*Material provided*
_ _ _

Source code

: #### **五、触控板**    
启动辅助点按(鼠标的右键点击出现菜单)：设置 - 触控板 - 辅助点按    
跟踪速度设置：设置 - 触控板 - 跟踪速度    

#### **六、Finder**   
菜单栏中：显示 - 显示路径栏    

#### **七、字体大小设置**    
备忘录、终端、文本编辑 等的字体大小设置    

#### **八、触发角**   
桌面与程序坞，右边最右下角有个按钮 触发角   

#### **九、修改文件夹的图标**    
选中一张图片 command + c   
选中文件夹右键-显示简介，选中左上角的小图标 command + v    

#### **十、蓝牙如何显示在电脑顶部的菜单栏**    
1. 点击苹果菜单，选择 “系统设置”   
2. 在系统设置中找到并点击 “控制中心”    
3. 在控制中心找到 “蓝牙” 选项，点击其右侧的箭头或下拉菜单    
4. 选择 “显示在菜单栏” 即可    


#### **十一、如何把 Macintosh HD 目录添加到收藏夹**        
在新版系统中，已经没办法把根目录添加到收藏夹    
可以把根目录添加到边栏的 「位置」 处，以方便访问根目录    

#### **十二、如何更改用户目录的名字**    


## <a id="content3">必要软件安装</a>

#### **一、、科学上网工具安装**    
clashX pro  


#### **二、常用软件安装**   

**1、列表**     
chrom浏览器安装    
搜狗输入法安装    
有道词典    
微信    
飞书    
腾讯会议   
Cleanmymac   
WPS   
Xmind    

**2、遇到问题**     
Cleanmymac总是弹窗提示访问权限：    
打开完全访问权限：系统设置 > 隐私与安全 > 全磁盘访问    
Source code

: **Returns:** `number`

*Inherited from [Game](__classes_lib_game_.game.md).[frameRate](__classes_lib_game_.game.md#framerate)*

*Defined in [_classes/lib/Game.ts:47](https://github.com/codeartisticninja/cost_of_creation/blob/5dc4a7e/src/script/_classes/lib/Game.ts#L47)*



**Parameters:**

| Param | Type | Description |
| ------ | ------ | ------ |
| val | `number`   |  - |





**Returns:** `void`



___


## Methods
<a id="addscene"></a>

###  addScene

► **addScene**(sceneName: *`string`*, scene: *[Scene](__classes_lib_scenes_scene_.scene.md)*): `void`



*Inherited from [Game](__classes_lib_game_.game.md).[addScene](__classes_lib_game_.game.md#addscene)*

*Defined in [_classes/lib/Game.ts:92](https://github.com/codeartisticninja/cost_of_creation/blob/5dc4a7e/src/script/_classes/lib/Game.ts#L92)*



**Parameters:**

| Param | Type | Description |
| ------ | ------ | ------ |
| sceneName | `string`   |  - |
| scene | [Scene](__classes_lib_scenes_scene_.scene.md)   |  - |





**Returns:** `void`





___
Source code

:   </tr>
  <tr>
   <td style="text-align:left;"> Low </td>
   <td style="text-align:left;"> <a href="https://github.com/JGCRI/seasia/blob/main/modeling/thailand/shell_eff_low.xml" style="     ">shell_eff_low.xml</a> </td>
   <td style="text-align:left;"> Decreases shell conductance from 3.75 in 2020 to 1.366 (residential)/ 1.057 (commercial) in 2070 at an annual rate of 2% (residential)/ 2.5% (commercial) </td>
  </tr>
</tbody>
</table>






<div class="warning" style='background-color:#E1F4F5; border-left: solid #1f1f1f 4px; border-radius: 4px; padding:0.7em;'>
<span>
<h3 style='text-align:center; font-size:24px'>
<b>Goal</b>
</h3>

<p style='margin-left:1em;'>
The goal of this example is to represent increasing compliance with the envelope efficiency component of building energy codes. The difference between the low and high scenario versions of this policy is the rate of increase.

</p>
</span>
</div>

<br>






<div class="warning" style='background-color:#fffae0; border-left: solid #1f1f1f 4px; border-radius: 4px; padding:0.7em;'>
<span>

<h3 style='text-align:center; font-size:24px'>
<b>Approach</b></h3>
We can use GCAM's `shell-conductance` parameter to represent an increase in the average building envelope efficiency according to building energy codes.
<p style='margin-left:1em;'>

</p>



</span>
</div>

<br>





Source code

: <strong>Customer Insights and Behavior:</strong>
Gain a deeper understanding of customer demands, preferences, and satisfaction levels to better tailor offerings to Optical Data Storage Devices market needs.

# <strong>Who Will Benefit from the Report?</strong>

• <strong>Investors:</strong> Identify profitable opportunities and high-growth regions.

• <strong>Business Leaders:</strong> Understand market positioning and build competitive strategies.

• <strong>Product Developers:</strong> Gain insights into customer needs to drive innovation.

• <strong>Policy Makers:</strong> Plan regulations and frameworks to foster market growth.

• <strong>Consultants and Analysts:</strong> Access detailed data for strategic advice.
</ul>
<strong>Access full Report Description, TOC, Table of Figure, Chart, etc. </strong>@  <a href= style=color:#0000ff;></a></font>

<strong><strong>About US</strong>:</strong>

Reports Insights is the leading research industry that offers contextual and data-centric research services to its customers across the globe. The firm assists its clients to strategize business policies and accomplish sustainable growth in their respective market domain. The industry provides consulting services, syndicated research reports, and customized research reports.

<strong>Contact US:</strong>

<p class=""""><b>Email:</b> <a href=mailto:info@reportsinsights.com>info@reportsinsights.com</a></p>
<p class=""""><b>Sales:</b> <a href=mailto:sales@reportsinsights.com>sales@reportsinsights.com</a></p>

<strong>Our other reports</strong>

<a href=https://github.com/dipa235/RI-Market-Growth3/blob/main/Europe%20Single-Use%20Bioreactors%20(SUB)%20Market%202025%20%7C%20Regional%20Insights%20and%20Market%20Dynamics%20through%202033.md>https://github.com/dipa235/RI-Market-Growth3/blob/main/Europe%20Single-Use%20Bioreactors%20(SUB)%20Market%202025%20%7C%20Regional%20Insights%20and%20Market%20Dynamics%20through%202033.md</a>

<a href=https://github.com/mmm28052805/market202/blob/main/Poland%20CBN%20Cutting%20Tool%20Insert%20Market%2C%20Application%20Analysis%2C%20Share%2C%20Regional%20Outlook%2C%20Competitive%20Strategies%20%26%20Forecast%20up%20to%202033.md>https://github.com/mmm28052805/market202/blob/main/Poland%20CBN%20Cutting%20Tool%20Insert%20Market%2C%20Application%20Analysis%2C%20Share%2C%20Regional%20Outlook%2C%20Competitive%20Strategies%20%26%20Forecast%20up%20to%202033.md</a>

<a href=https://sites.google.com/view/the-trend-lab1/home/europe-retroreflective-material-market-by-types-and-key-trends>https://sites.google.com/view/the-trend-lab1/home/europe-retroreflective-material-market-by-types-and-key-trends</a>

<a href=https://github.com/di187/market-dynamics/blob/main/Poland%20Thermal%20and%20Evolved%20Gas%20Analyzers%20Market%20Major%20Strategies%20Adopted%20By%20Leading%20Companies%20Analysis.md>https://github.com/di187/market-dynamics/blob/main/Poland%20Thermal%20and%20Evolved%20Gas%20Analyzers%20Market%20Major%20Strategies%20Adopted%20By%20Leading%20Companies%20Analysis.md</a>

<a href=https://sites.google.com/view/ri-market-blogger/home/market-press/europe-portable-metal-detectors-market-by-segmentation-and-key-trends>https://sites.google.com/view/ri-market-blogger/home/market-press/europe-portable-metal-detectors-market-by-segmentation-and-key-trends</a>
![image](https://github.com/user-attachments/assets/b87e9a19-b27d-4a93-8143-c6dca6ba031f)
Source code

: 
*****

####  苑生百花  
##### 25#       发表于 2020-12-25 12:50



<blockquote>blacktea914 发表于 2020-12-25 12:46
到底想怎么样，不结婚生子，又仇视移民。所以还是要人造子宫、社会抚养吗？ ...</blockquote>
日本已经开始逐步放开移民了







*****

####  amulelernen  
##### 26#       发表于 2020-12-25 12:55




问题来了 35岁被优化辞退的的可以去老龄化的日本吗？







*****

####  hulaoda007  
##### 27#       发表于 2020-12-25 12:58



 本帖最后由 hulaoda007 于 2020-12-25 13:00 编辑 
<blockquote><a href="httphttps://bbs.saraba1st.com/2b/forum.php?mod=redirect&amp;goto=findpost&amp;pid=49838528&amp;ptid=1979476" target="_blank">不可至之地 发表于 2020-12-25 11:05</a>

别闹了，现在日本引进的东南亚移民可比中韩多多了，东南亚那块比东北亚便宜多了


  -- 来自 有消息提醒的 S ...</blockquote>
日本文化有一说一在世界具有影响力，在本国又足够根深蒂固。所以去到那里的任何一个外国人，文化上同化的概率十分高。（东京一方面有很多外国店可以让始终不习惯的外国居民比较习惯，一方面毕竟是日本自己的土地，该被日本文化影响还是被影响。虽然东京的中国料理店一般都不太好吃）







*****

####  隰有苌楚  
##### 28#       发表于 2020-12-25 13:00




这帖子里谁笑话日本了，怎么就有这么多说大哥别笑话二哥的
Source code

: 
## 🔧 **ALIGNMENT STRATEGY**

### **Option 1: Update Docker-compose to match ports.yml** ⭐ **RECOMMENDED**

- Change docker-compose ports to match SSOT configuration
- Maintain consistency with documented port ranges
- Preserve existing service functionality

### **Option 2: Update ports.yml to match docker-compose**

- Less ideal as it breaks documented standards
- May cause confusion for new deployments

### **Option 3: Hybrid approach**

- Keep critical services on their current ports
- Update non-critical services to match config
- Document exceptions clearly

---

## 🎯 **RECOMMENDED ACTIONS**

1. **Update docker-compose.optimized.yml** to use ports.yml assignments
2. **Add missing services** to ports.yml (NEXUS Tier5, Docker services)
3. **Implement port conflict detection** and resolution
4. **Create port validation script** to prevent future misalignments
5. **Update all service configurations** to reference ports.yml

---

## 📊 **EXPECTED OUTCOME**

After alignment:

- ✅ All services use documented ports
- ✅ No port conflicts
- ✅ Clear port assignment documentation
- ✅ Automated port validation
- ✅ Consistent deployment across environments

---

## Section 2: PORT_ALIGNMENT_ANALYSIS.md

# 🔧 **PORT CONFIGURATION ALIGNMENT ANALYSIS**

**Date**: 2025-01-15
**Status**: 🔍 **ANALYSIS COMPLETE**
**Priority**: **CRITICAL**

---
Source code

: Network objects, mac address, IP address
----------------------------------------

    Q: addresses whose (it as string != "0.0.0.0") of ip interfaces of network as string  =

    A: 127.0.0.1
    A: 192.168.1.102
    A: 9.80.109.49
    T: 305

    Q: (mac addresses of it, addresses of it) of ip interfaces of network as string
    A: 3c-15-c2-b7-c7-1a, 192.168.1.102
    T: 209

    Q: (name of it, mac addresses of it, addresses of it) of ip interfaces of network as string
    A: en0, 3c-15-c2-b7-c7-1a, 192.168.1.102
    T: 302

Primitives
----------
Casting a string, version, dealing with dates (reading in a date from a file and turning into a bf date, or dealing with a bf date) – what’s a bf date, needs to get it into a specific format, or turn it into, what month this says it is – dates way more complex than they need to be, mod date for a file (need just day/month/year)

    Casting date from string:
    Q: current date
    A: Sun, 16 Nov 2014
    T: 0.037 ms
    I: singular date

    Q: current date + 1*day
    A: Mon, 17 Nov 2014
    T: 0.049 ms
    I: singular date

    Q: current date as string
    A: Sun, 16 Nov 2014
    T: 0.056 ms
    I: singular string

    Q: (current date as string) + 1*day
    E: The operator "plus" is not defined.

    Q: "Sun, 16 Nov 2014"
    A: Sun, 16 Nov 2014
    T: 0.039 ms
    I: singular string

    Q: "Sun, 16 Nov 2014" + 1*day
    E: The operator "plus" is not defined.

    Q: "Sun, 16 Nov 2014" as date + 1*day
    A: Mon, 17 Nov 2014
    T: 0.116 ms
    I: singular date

_ _ _

*Goal of the exercise*
From the entries above, print the lines beginning at the one with "-- 来自 有消息提醒的 S ...</blockquote>" and stopping after the one with "2. **Add missing", exactly as written and with nothing else.

*Result of this exercise*
  -- 来自 有消息提醒的 S ...</blockquote>
日本文化有一说一在世界具有影响力，在本国又足够根深蒂固。所以去到那里的任何一个外国人，文化上同化的概率十分高。（东京一方面有很多外国店可以让始终不习惯的外国居民比较习惯，一方面毕竟是日本自己的土地，该被日本文化影响还是被影响。虽然东京的中国料理店一般都不太好吃）







*****

####  隰有苌楚  
##### 28#       发表于 2020-12-25 13:00




这帖子里谁笑话日本了，怎么就有这么多说大哥别笑话二哥的
Source code

: 
## 🔧 **ALIGNMENT STRATEGY**

### **Option 1: Update Docker-compose to match ports.yml** ⭐ **RECOMMENDED**

- Change docker-compose ports to match SSOT configuration
- Maintain consistency with documented port ranges
- Preserve existing service functionality

### **Option 2: Update ports.yml to match docker-compose**

- Less ideal as it breaks documented standards
- May cause confusion for new deployments

### **Option 3: Hybrid approach**

- Keep critical services on their current ports
- Update non-critical services to match config
- Document exceptions clearly

---

## 🎯 **RECOMMENDED ACTIONS**

1. **Update docker-compose.optimized.yml** to use ports.yml assignments
2. **Add missing services** to ports.yml (NEXUS Tier5, Docker services)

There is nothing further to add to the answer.